DESCRIPTION OF THE TASK: Without the pictures, set down every line of the data exactly.

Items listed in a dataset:
——————

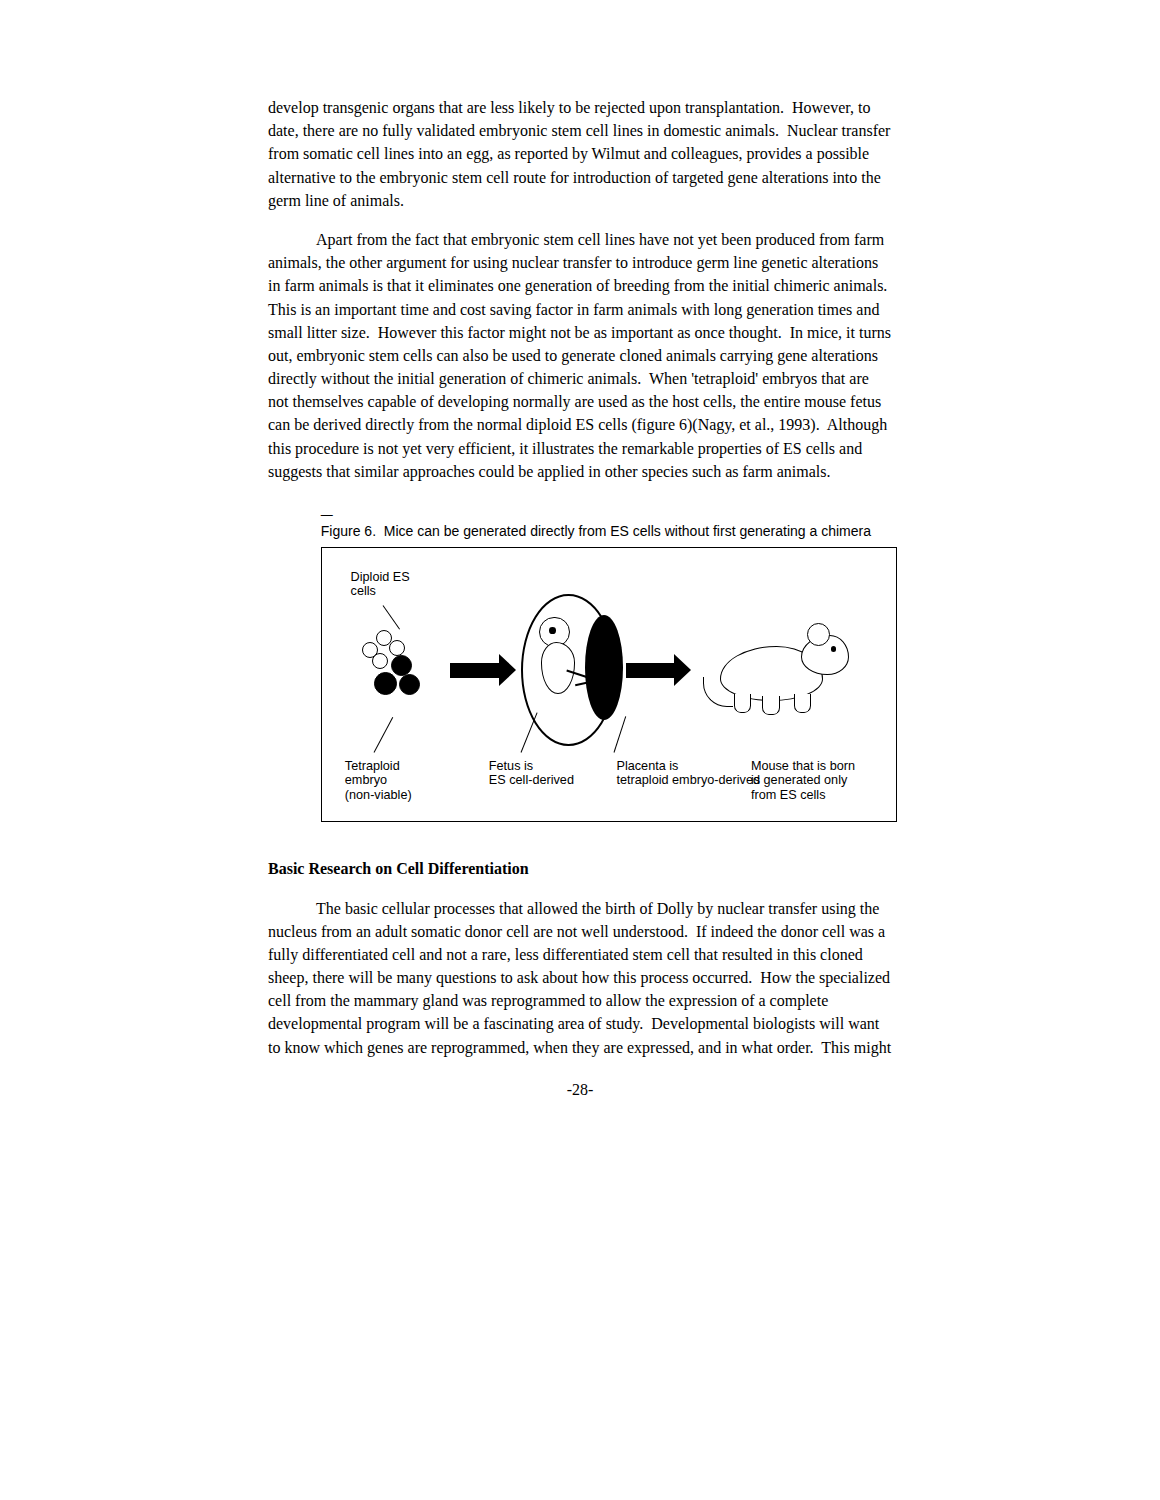develop transgenic organs that are less likely to be rejected upon transplantation. However, to date, there are no fully validated embryonic stem cell lines in domestic animals. Nuclear transfer from somatic cell lines into an egg, as reported by Wilmut and colleagues, provides a possible alternative to the embryonic stem cell route for introduction of targeted gene alterations into the germ line of animals.
Apart from the fact that embryonic stem cell lines have not yet been produced from farm animals, the other argument for using nuclear transfer to introduce germ line genetic alterations in farm animals is that it eliminates one generation of breeding from the initial chimeric animals. This is an important time and cost saving factor in farm animals with long generation times and small litter size. However this factor might not be as important as once thought. In mice, it turns out, embryonic stem cells can also be used to generate cloned animals carrying gene alterations directly without the initial generation of chimeric animals. When 'tetraploid' embryos that are not themselves capable of developing normally are used as the host cells, the entire mouse fetus can be derived directly from the normal diploid ES cells (figure 6)(Nagy, et al., 1993). Although this procedure is not yet very efficient, it illustrates the remarkable properties of ES cells and suggests that similar approaches could be applied in other species such as farm animals.
—Figure 6. Mice can be generated directly from ES cells without first generating a chimera
Diploid ES
cells
Tetraploid
embryo
(non-viable)
Fetus is
ES cell-derived
Placenta is
tetraploid embryo-derived
Mouse that is born
is generated only
from ES cells
Basic Research on Cell Differentiation
The basic cellular processes that allowed the birth of Dolly by nuclear transfer using the nucleus from an adult somatic donor cell are not well understood. If indeed the donor cell was a fully differentiated cell and not a rare, less differentiated stem cell that resulted in this cloned sheep, there will be many questions to ask about how this process occurred. How the specialized cell from the mammary gland was reprogrammed to allow the expression of a complete developmental program will be a fascinating area of study. Developmental biologists will want to know which genes are reprogrammed, when they are expressed, and in what order. This might
-28-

——————

ANSWER:
develop transgenic organs that are less likely to be rejected upon transplantation. However, to date, there are no fully validated embryonic stem cell lines in domestic animals. Nuclear transfer from somatic cell lines into an egg, as reported by Wilmut and colleagues, provides a possible alternative to the embryonic stem cell route for introduction of targeted gene alterations into the germ line of animals.
Apart from the fact that embryonic stem cell lines have not yet been produced from farm animals, the other argument for using nuclear transfer to introduce germ line genetic alterations in farm animals is that it eliminates one generation of breeding from the initial chimeric animals. This is an important time and cost saving factor in farm animals with long generation times and small litter size. However this factor might not be as important as once thought. In mice, it turns out, embryonic stem cells can also be used to generate cloned animals carrying gene alterations directly without the initial generation of chimeric animals. When 'tetraploid' embryos that are not themselves capable of developing normally are used as the host cells, the entire mouse fetus can be derived directly from the normal diploid ES cells (figure 6)(Nagy, et al., 1993). Although this procedure is not yet very efficient, it illustrates the remarkable properties of ES cells and suggests that similar approaches could be applied in other species such as farm animals.
—Figure 6. Mice can be generated directly from ES cells without first generating a chimera
Diploid ES
cells
Tetraploid
embryo
(non-viable)
Fetus is
ES cell-derived
Placenta is
tetraploid embryo-derived
Mouse that is born
is generated only
from ES cells
Basic Research on Cell Differentiation
The basic cellular processes that allowed the birth of Dolly by nuclear transfer using the nucleus from an adult somatic donor cell are not well understood. If indeed the donor cell was a fully differentiated cell and not a rare, less differentiated stem cell that resulted in this cloned sheep, there will be many questions to ask about how this process occurred. How the specialized cell from the mammary gland was reprogrammed to allow the expression of a complete developmental program will be a fascinating area of study. Developmental biologists will want to know which genes are reprogrammed, when they are expressed, and in what order. This might
-28-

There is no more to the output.